The advice they are usually given is, “Draw from life,” or “Draw what you see.” But this is rarely helpful. They will often just continue to make the same mistakes, and not know why or how to improve.
From the point of view of the artist giving advice, it seems accurate. Just look at what’s there, and draw that. Draw what you see, not what you think you see. It seems fairly straightforward; why don’t beginners just take this advice?
The reason is that all observation is theory-laden. Even if you look at stuff and try to draw it, you still won’t improve unless you improve your theories of what’s there, or how to look at it, or how to translate what you see into marks on paper. The artist already has the theories about how to draw. We can’t induce those theories just from looking at stuff.
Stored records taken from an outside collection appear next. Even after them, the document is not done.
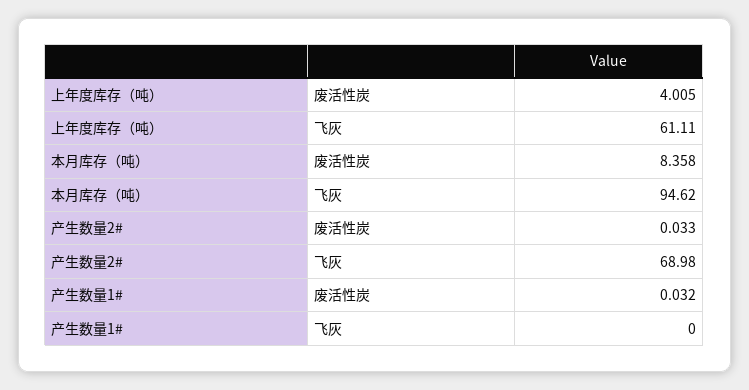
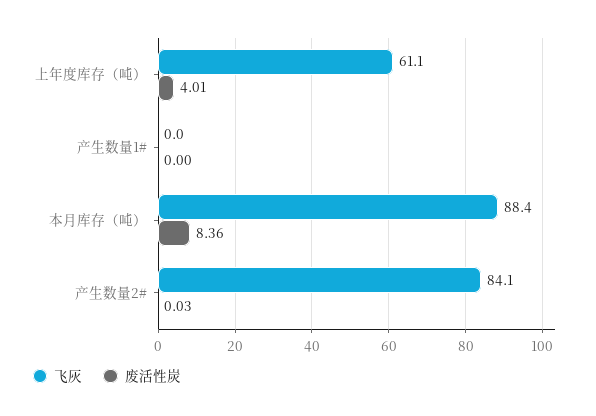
  {
    "废活性炭": {
      "上年度库存（吨）": 4.005,
      "本月库存（吨）": 8.358,
      "产生数量2#": 0.033,
-     "产生数量1#": 0.032
+     "产生数量1#": 0
    },
    "飞灰": {
      "上年度库存（吨）": 61.11,
-     "本月库存（吨）": 94.62,
+     "本月库存（吨）": 88.4,
-     "产生数量2#": 68.98,
+     "产生数量2#": 84.1,
      "产生数量1#": 0
    }
  }

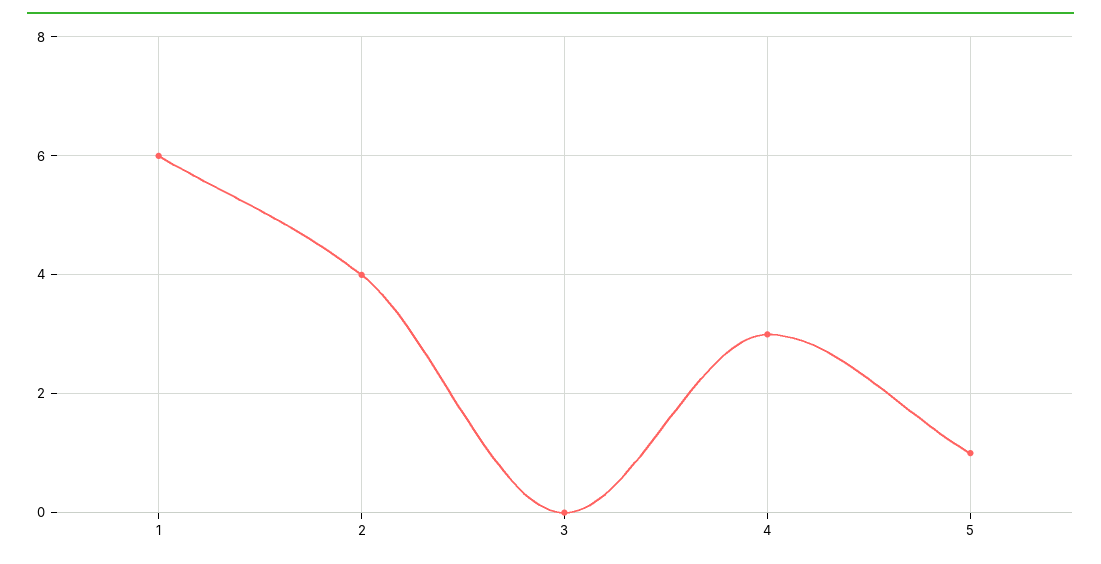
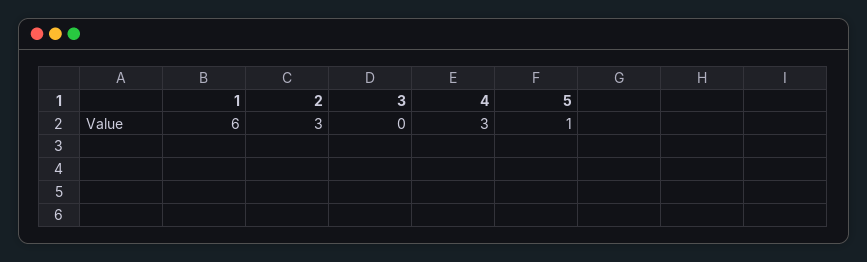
  {
    "1": 6,
-   "2": 4,
+   "2": 3,
    "3": 0,
    "4": 3,
    "5": 1
  }

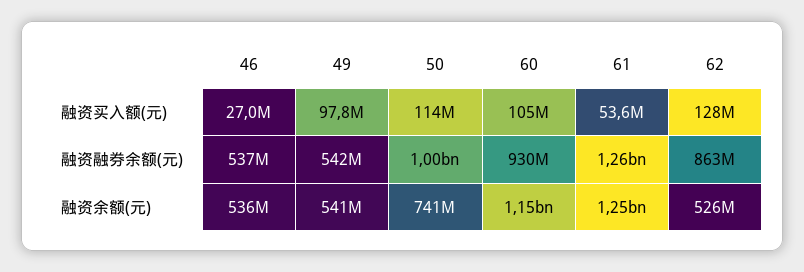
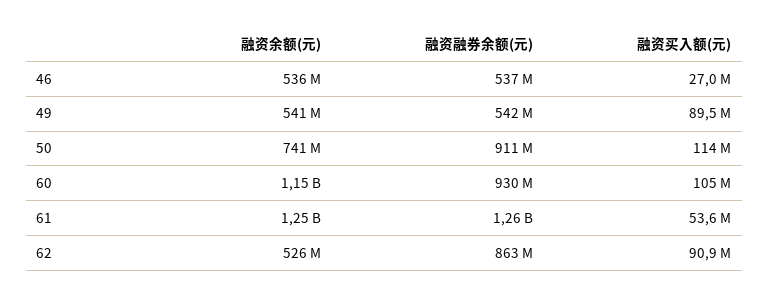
  {
    "46": {
      "融资买入额(元)": 27000000,
      "融资融券余额(元)": 537000000,
      "融资余额(元)": 536000000
    },
    "49": {
-     "融资买入额(元)": 97800000,
+     "融资买入额(元)": 89500000,
      "融资融券余额(元)": 542000000,
      "融资余额(元)": 541000000
    },
    "50": {
      "融资买入额(元)": 114000000,
-     "融资融券余额(元)": 1000000000,
+     "融资融券余额(元)": 911000000,
      "融资余额(元)": 741000000
    },
    "60": {
      "融资买入额(元)": 105000000,
      "融资融券余额(元)": 930000000,
      "融资余额(元)": 1150000000
    },
    "61": {
      "融资买入额(元)": 53600000,
      "融资融券余额(元)": 1260000000,
      "融资余额(元)": 1250000000
    },
    "62": {
-     "融资买入额(元)": 128000000,
+     "融资买入额(元)": 90900000,
      "融资融券余额(元)": 863000000,
      "融资余额(元)": 526000000
    }
  }

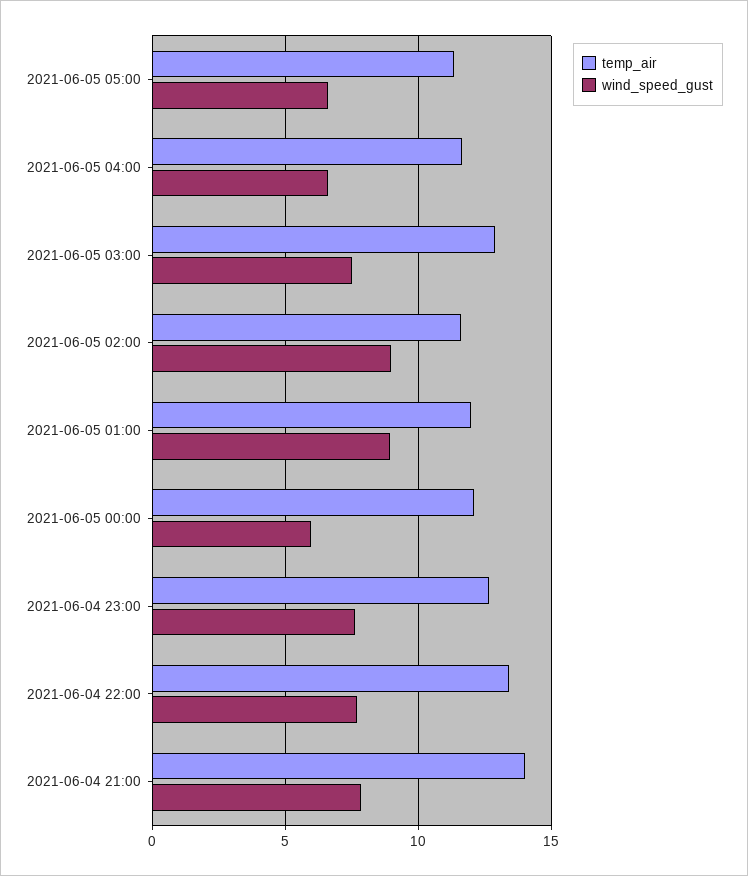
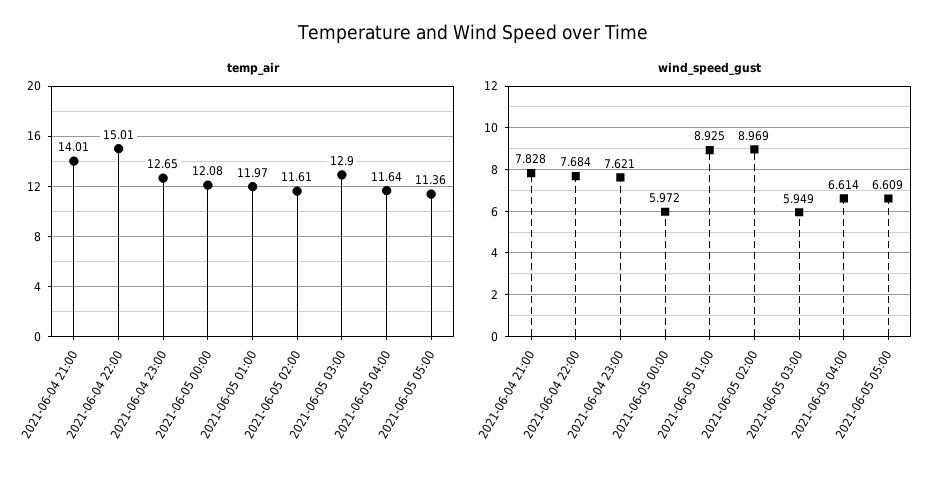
  {
    "temp_air": {
      "2021-06-05 05:00": 11.36,
      "2021-06-05 04:00": 11.64,
      "2021-06-05 03:00": 12.9,
      "2021-06-05 02:00": 11.61,
      "2021-06-05 01:00": 11.97,
      "2021-06-05 00:00": 12.08,
      "2021-06-04 23:00": 12.65,
-     "2021-06-04 22:00": 13.5,
+     "2021-06-04 22:00": 15.01,
      "2021-06-04 21:00": 14.01
    },
    "wind_speed_gust": {
      "2021-06-05 05:00": 6.609,
      "2021-06-05 04:00": 6.614,
-     "2021-06-05 03:00": 7.5,
+     "2021-06-05 03:00": 5.949,
      "2021-06-05 02:00": 8.969,
      "2021-06-05 01:00": 8.925,
      "2021-06-05 00:00": 5.972,
      "2021-06-04 23:00": 7.621,
      "2021-06-04 22:00": 7.684,
      "2021-06-04 21:00": 7.828
    }
  }

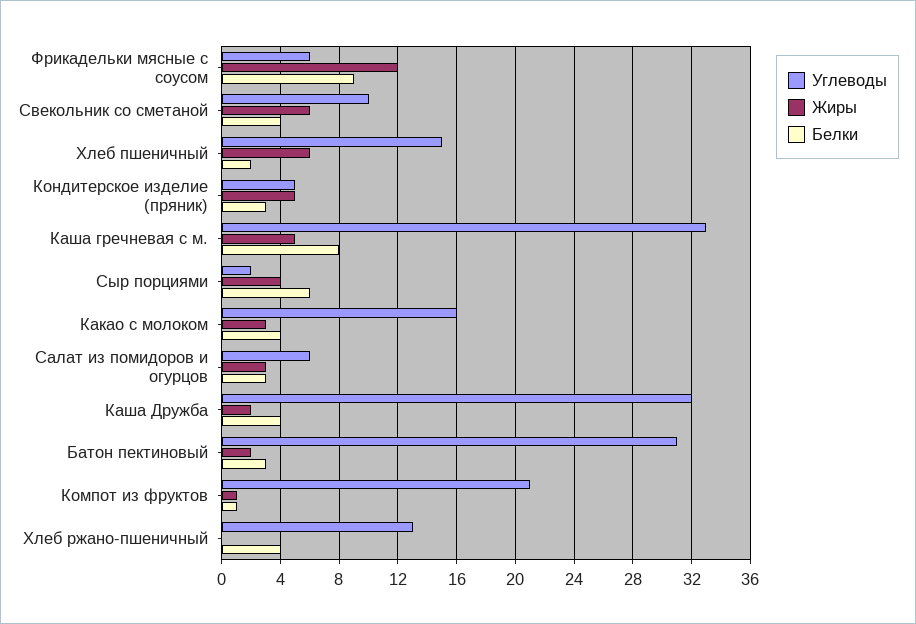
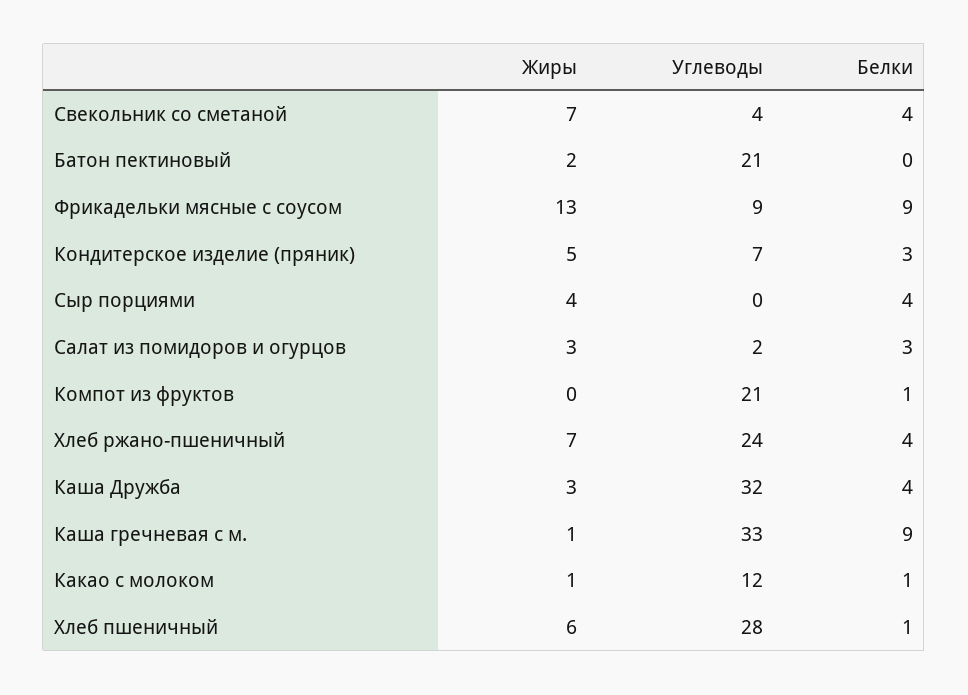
  {
    "Углеводы": {
-     "Фрикадельки мясные с соусом": 6,
+     "Фрикадельки мясные с соусом": 9,
-     "Свекольник со сметаной": 10,
+     "Свекольник со сметаной": 4,
-     "Хлеб пшеничный": 15,
+     "Хлеб пшеничный": 28,
-     "Кондитерское изделие (пряник)": 5,
+     "Кондитерское изделие (пряник)": 7,
      "Каша гречневая с м.": 33,
-     "Сыр порциями": 2,
+     "Сыр порциями": 0,
-     "Какао с молоком": 16,
+     "Какао с молоком": 12,
-     "Салат из помидоров и огурцов": 6,
+     "Салат из помидоров и огурцов": 2,
      "Каша Дружба": 32,
-     "Батон пектиновый": 31,
+     "Батон пектиновый": 21,
      "Компот из фруктов": 21,
-     "Хлеб ржано-пшеничный": 13
+     "Хлеб ржано-пшеничный": 24
    },
    "Жиры": {
-     "Фрикадельки мясные с соусом": 12,
+     "Фрикадельки мясные с соусом": 13,
-     "Свекольник со сметаной": 6,
+     "Свекольник со сметаной": 7,
      "Хлеб пшеничный": 6,
      "Кондитерское изделие (пряник)": 5,
-     "Каша гречневая с м.": 5,
+     "Каша гречневая с м.": 1,
      "Сыр порциями": 4,
-     "Какао с молоком": 3,
+     "Какао с молоком": 1,
      "Салат из помидоров и огурцов": 3,
-     "Каша Дружба": 2,
+     "Каша Дружба": 3,
      "Батон пектиновый": 2,
-     "Компот из фруктов": 1,
+     "Компот из фруктов": 0,
-     "Хлеб ржано-пшеничный": 0
+     "Хлеб ржано-пшеничный": 7
    },
    "Белки": {
      "Фрикадельки мясные с соусом": 9,
      "Свекольник со сметаной": 4,
-     "Хлеб пшеничный": 2,
+     "Хлеб пшеничный": 1,
      "Кондитерское изделие (пряник)": 3,
-     "Каша гречневая с м.": 8,
+     "Каша гречневая с м.": 9,
-     "Сыр порциями": 6,
+     "Сыр порциями": 4,
-     "Какао с молоком": 4,
+     "Какао с молоком": 1,
      "Салат из помидоров и огурцов": 3,
      "Каша Дружба": 4,
-     "Батон пектиновый": 3,
+     "Батон пектиновый": 0,
      "Компот из фруктов": 1,
      "Хлеб ржано-пшеничный": 4
    }
  }

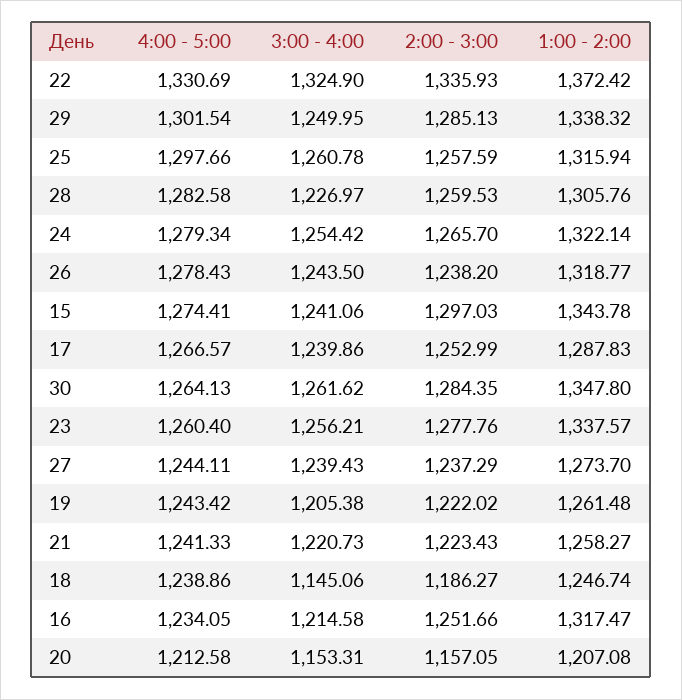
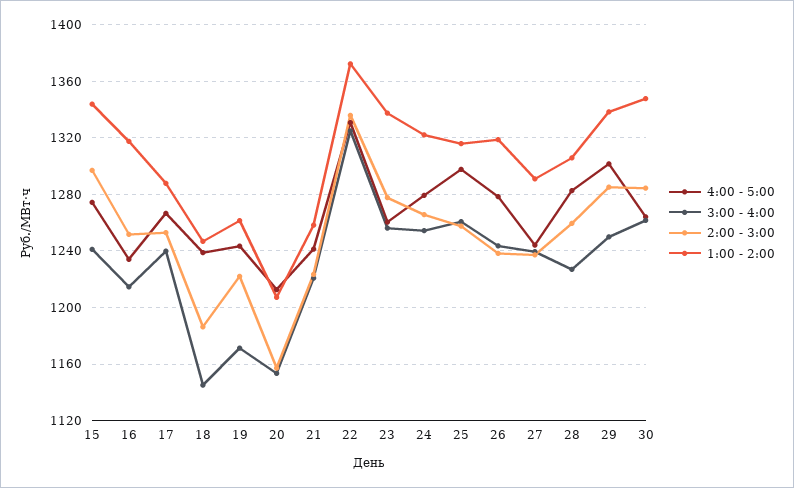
  {
    "4:00 - 5:00": {
      "22": 1330.69,
      "29": 1301.54,
      "25": 1297.66,
      "28": 1282.58,
      "24": 1279.34,
      "26": 1278.43,
      "15": 1274.41,
      "17": 1266.57,
      "30": 1264.13,
      "23": 1260.4,
      "27": 1244.11,
      "19": 1243.42,
      "21": 1241.33,
      "18": 1238.86,
      "16": 1234.05,
      "20": 1212.58
    },
    "3:00 - 4:00": {
      "22": 1324.9,
      "29": 1249.95,
      "25": 1260.78,
      "28": 1226.97,
      "24": 1254.42,
      "26": 1243.5,
      "15": 1241.06,
      "17": 1239.86,
      "30": 1261.62,
      "23": 1256.21,
      "27": 1239.43,
-     "19": 1205.38,
+     "19": 1170,
      "21": 1220.73,
      "18": 1145.06,
      "16": 1214.58,
      "20": 1153.31
    },
    "2:00 - 3:00": {
      "22": 1335.93,
      "29": 1285.13,
      "25": 1257.59,
      "28": 1259.53,
      "24": 1265.7,
      "26": 1238.2,
      "15": 1297.03,
      "17": 1252.99,
      "30": 1284.35,
      "23": 1277.76,
      "27": 1237.29,
      "19": 1222.02,
      "21": 1223.43,
      "18": 1186.27,
      "16": 1251.66,
      "20": 1157.05
    },
    "1:00 - 2:00": {
      "22": 1372.42,
      "29": 1338.32,
      "25": 1315.94,
      "28": 1305.76,
      "24": 1322.14,
      "26": 1318.77,
      "15": 1343.78,
      "17": 1287.83,
      "30": 1347.8,
      "23": 1337.57,
-     "27": 1273.7,
+     "27": 1290,
      "19": 1261.48,
      "21": 1258.27,
      "18": 1246.74,
      "16": 1317.47,
      "20": 1207.08
    }
  }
Summary: To draw well, you have to learn what to see when you look at stuff and try to draw it. Artists say that if you just practice drawing from life, you’ll learn it. This is wrong for the same reason the ‘problem of induction’ is wrong: we first have theories, and only interpret what we see through those theories. We can’t just ‘observe’ without knowing what to observe.
Credit goes to Karl Popper, who created some of the ideas used here, and to an artist friend for making the connection between induction and art.